For ground beef and roast beef, I'm doing as mentioned above, I can it plain, and roast beef is cubed.


----------



## DJgang (Apr 10, 2011)

I prepare mine just like we are going to eat it. I use a little water with seasoning. And pack it in the jars...

I'm all about doing taco meat. I have little ones (12 and under) and if I'm down with a migraine or something they can at least open a jar, put some meat in the microwave. I don't have to worry about them heating up the stove and putting the seasoning, know what I mean?

Some time it's better to prepare all the way.

So that's my answer, a little water is all you need in the cooking pan not the jars.


----------



## cengasser (Mar 12, 2012)

We also can just the ground beef and can make what we want when we use it.


----------



## memrymaker (Dec 12, 2012)

I boil the hamburger (a method suggested by neldarez to get the grease off and give texture), then drain it. 

I season when I open the jar, but I guess you could also add the seasoning to a small amount of water after it's boiled. That would get the good "taco meat" taste mixed in before canning.


----------



## WWhermit (Mar 1, 2012)

I'll be doing many jars of plain meat as well this next couple days off. Just wanted to get some already seasoned meat into jars and can them to save time, and if things are complicated, as they may be if SHTF, having pre-seasoned meat can be a plus.


----------



## partdeux (Aug 3, 2011)

SWMBO cans it just the way it is


----------



## goshengirl (Dec 18, 2010)

When I can taco meat I just make up the ground beef and add seasoning and water to the skillet/pot, just as I would if I were making it to serve right then. Fill jars with seasoned ground beef, then use the liquid in the skillet/pot to pour in the jars. Seasonings can change during the canning process (and I'm usually big on canning stuff plain and seasoning it later), but I've found that the taco seasoning we use does just fine in the canning process. Can't remember the seasoning packet we use - Ortega I think? (sad that I can't remember - I just always get the same yellow packets no matter what store I'm in...)

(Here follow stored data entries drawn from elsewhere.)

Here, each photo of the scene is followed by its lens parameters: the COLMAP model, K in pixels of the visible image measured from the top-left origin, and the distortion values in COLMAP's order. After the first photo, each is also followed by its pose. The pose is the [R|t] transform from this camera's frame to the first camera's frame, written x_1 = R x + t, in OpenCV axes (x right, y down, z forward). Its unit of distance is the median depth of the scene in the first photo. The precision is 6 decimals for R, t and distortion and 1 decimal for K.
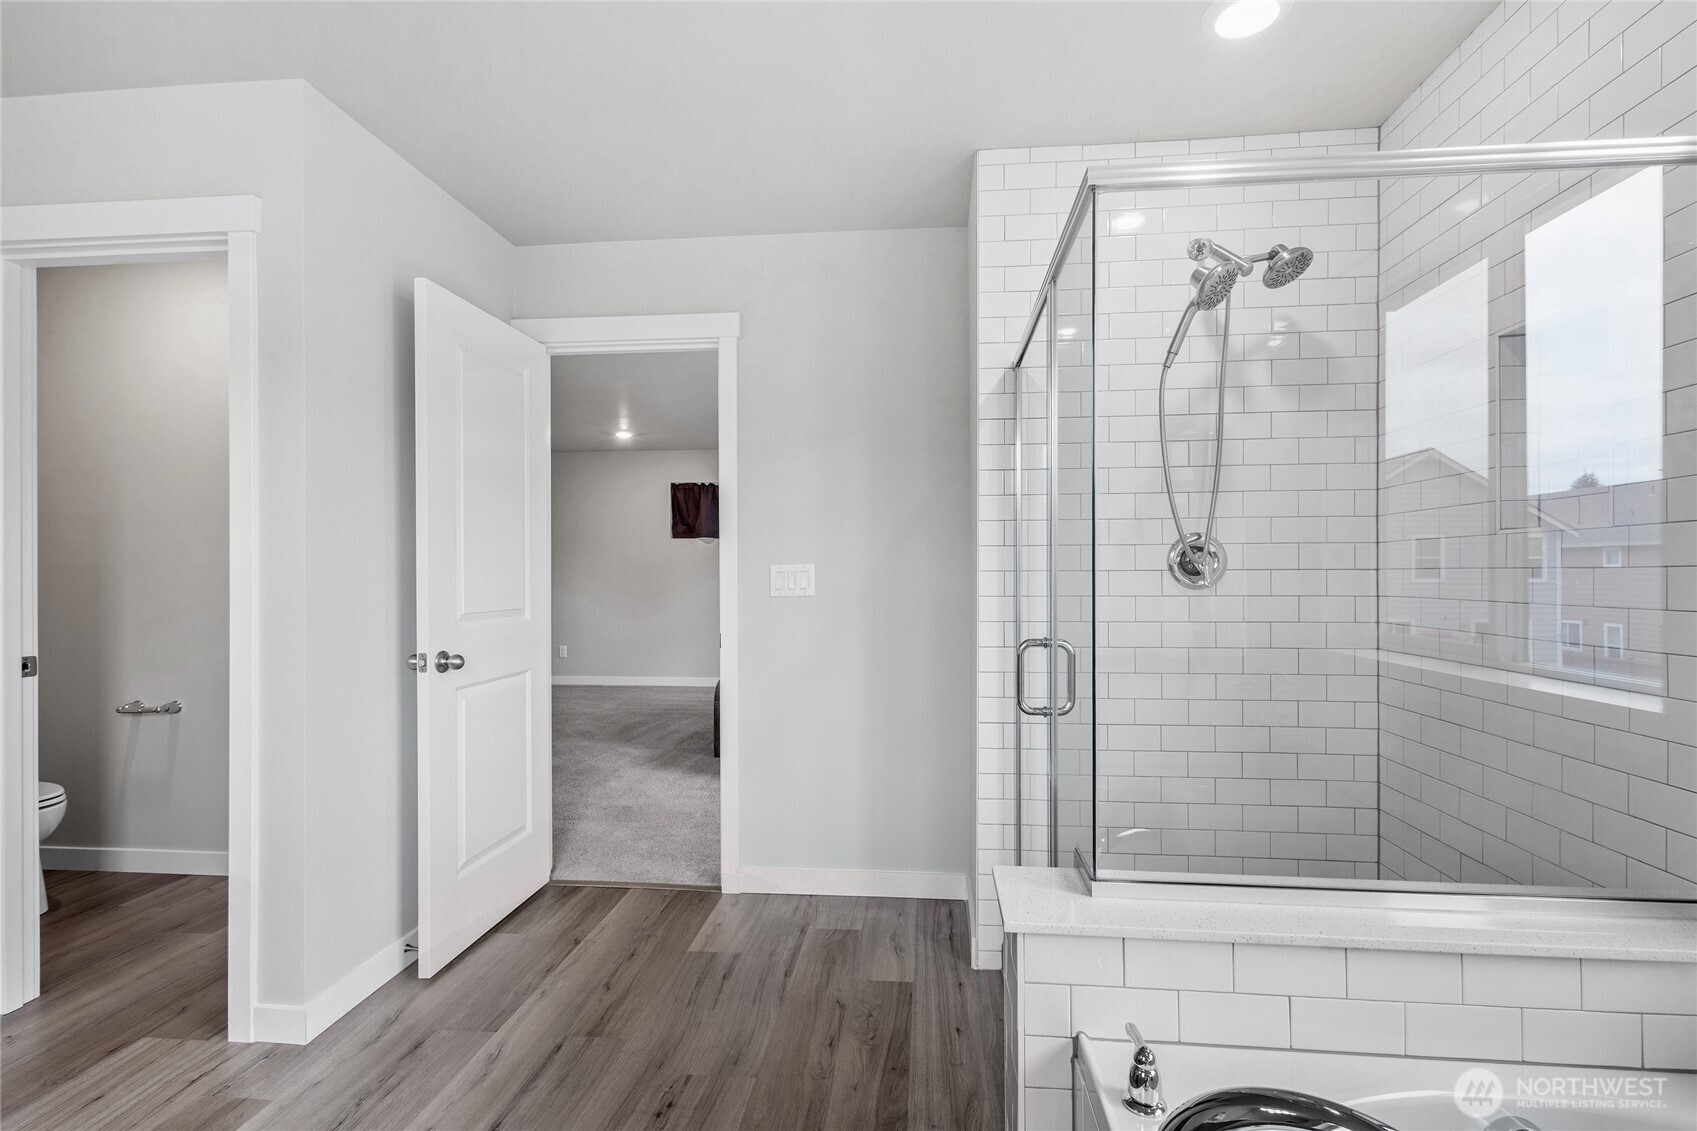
lens RADIAL K [[782.2, 0, 848.5], [0, 782.2, 565.5], [0, 0, 1]] dist [0.001910, 0.000281]
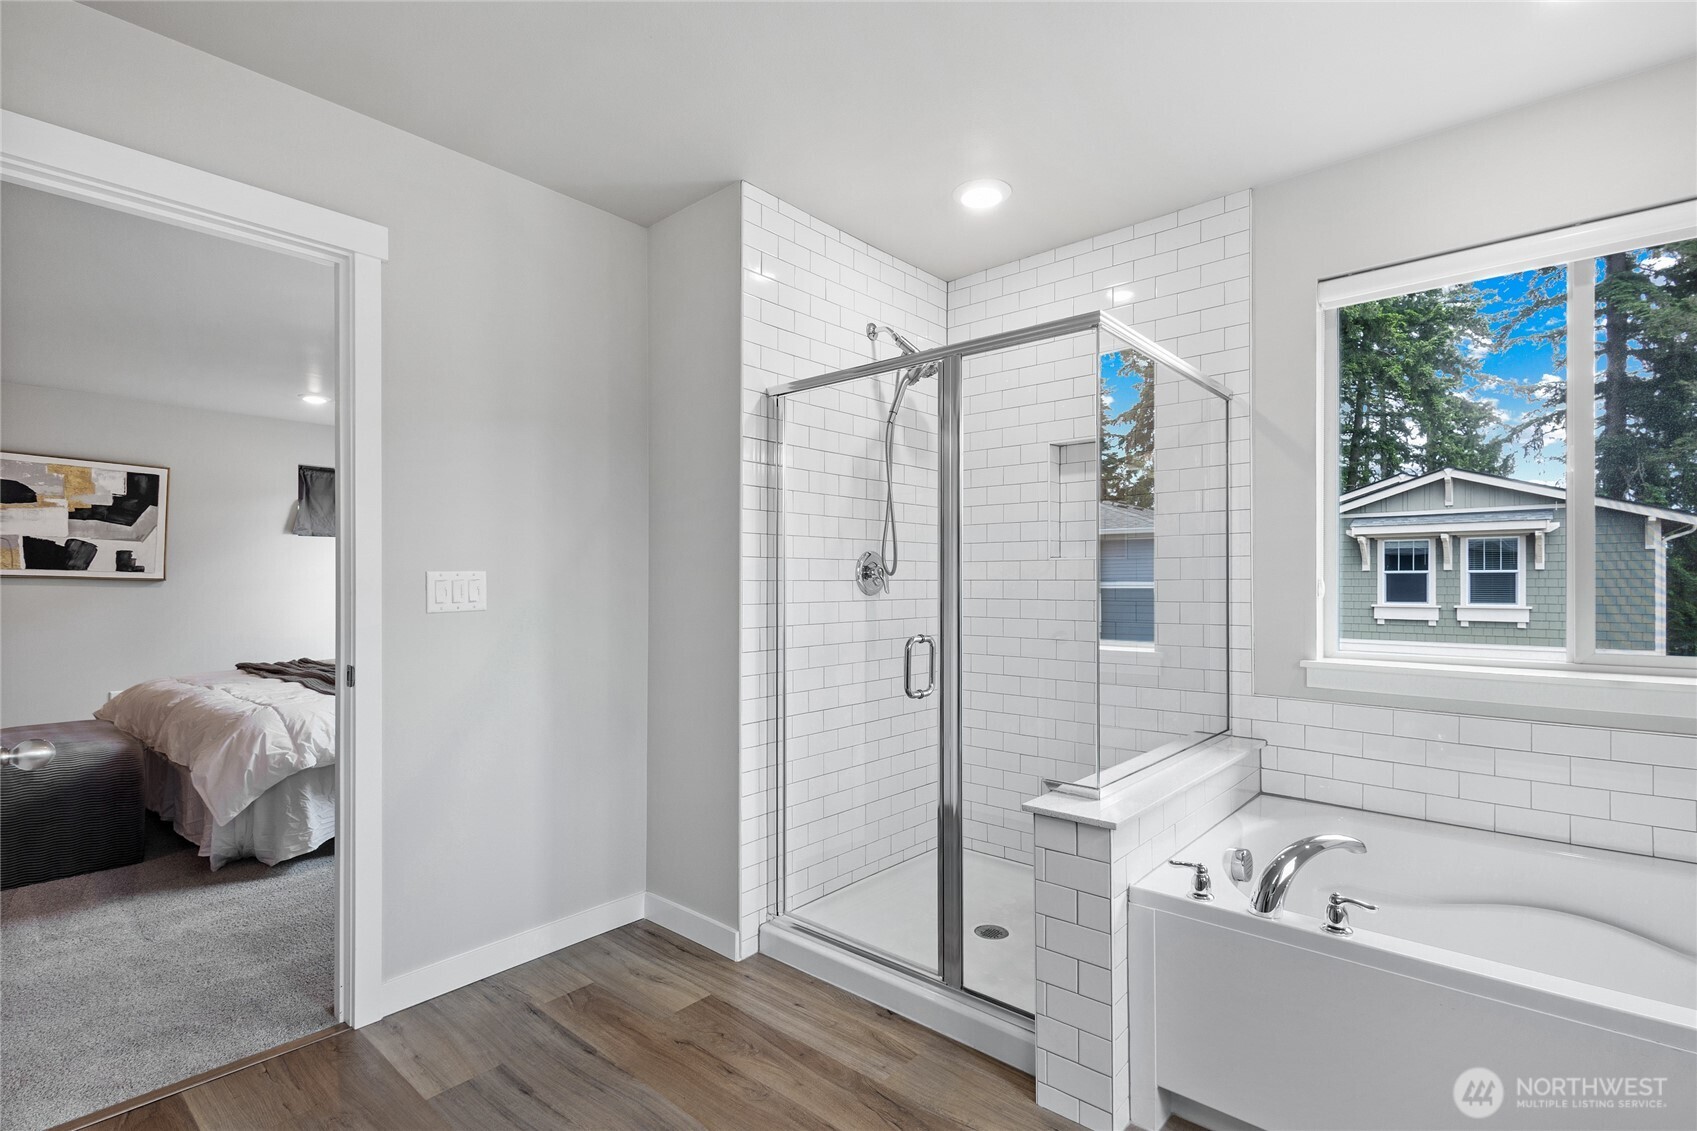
lens RADIAL K [[786.9, 0, 850.5], [0, 786.9, 576.6], [0, 0, 1]] dist [0.002076, -0.000219]
pose [[0.583811, 0.009476, 0.811834, -0.576742], [-0.005015, 0.999955, -0.008066, 0.010234], [-0.811874, 0.000638, 0.583832, 0.252376]]
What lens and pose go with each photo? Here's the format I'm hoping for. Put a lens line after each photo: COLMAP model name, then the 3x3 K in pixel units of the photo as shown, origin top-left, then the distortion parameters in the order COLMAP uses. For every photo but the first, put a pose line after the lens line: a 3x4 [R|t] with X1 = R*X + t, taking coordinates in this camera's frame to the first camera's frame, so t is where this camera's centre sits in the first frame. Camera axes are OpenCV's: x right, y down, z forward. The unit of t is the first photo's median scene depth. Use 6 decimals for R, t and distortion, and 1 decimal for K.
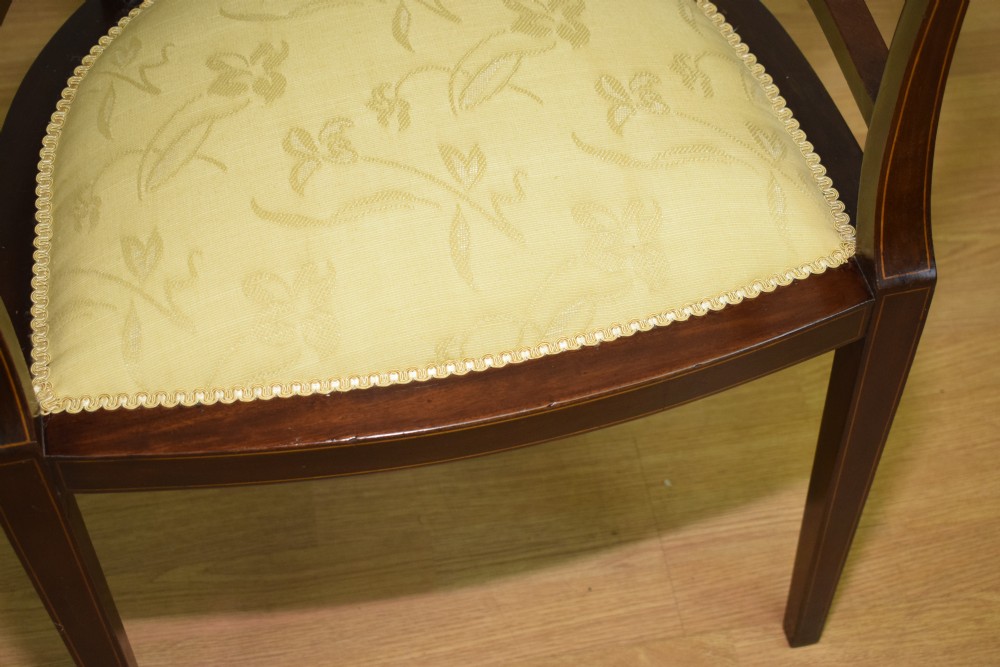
lens RADIAL K [[1645.3, 0, 500.0], [0, 1645.3, 333.5], [0, 0, 1]] dist [-0.037286, 0.089609]
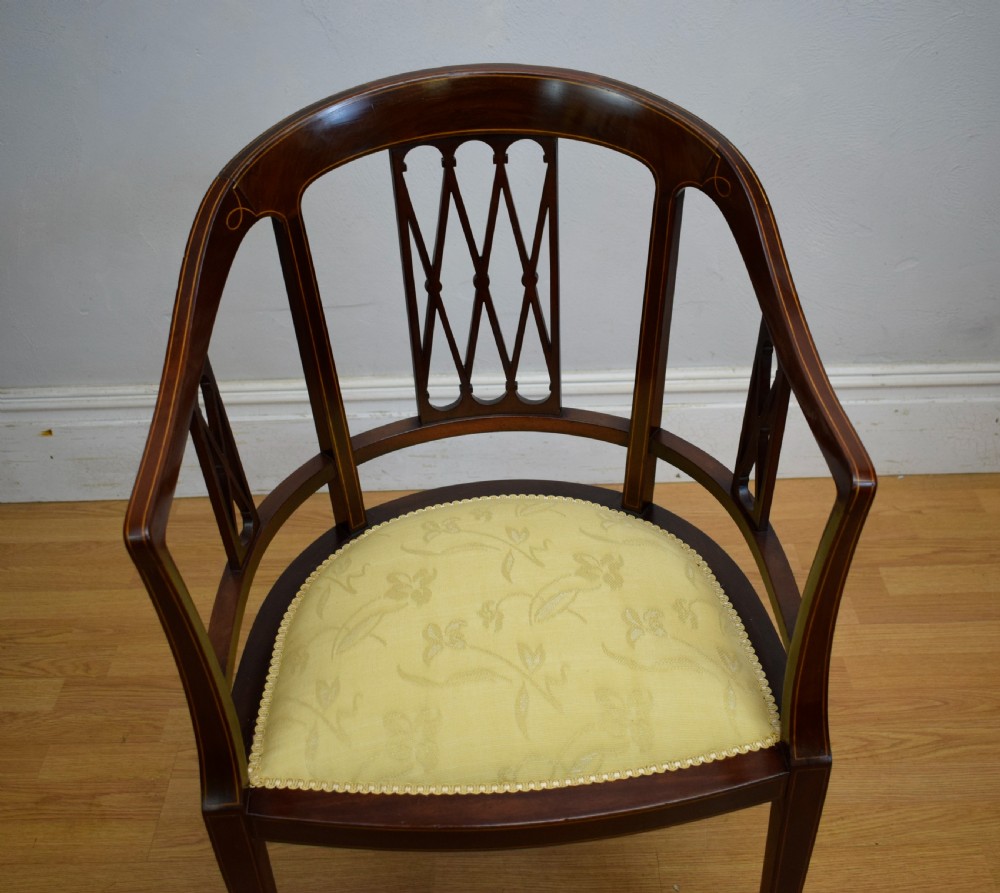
lens RADIAL K [[1139.2, 0, 500.0], [0, 1139.2, 446.5], [0, 0, 1]] dist [-0.025287, -0.007131]
pose [[0.987271, 0.074742, -0.140391, 0.084181], [-0.109489, 0.959635, -0.259062, -0.008461], [0.115361, 0.271136, 0.955603, -0.111027]]
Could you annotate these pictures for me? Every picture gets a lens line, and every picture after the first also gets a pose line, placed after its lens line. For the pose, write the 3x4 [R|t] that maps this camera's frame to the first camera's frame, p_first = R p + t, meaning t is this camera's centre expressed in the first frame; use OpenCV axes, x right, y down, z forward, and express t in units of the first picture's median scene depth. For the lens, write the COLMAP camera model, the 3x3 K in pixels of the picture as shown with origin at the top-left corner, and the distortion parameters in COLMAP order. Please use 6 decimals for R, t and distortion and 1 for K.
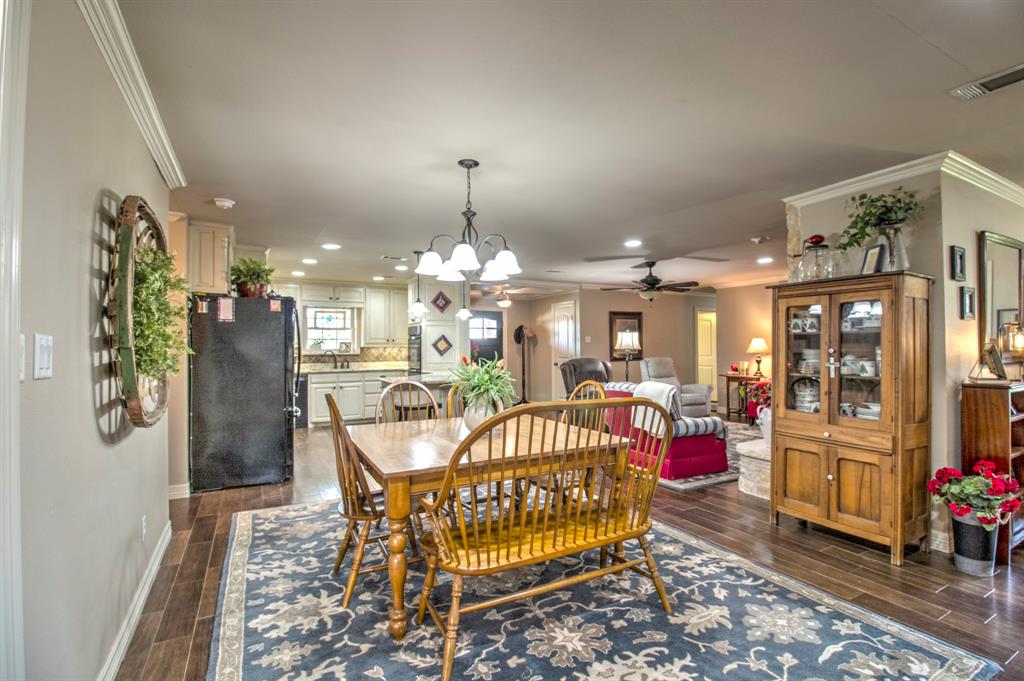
lens RADIAL K [[486.8, 0, 519.8], [0, 486.8, 332.2], [0, 0, 1]] dist [-0.000999, -0.017550]
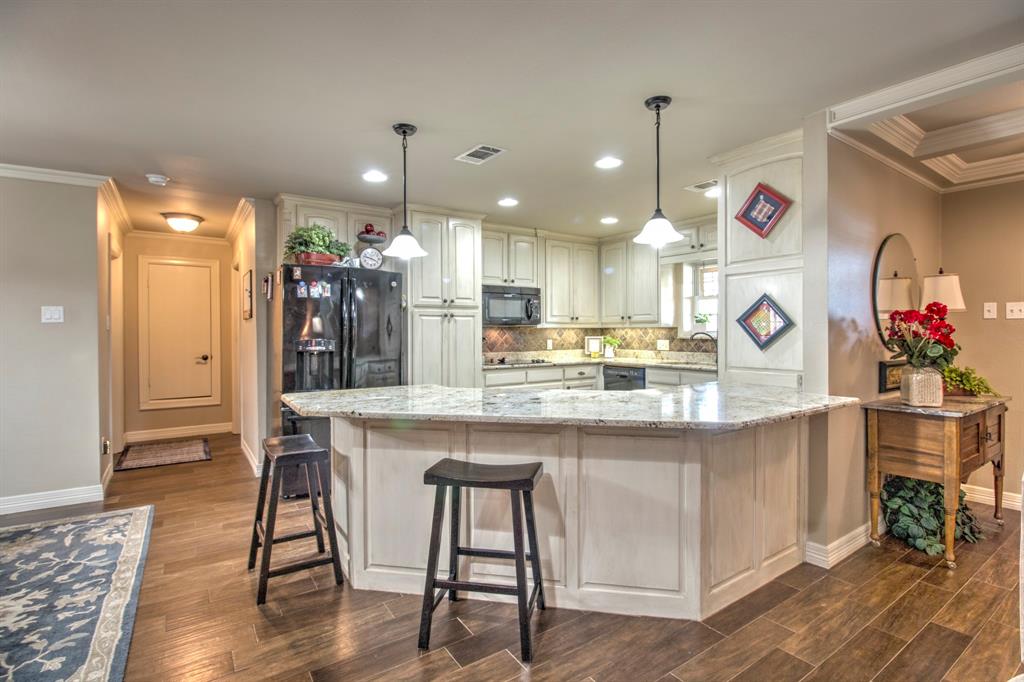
lens RADIAL K [[486.8, 0, 519.8], [0, 486.8, 332.7], [0, 0, 1]] dist [-0.000999, -0.017550]
pose [[0.120267, 0.006262, -0.992722, 0.480367], [0.034603, 0.999346, 0.010496, 0.059430], [0.992138, -0.035614, 0.119972, 1.828939]]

It's really nice to have some jars already seasoned and ready to go. Like DJ says, it's easy for the kids if they need to get something on their own (and in my case, it helps for the hubby, too). Just open the jar, and it can even be heated up on the wood stove.


P.S. - when canning, I do like to rinse the ground beef a bit, just to reduce (not eliminate) the amount of fat in the canning jars. Just a personal preference.


----------



## Prepper69 (Jan 25, 2013)

I have not done taco meat...we dont eat alot of tacos but I have raw packed and pre cooked hamburger meat...I have to say I like the pre cooked meat ALOT better...the raw packed meat tastes like Taco Bell meat...very tender and not much texture to it. The pre cooked hamburger tasted like hamburger and had the same texture as I just had cooked it. I have not added any seasonings to the hamburger because I want to be able to use it however just like others have said. But with my chicken and beef stew I canned I added a buillion (sp?) cube to the jars...looks better in the jars that way and when we ate it, it tastes alot better also


----------



## neldarez (Apr 10, 2011)

I just did up some taco meat and I dropped the meat in boiling water, rinsed, mixed in taco seasoning and small amount of tomato sauce and canned....we just heat it up and it's ready to go! :beercheer: (Pepsi)


----------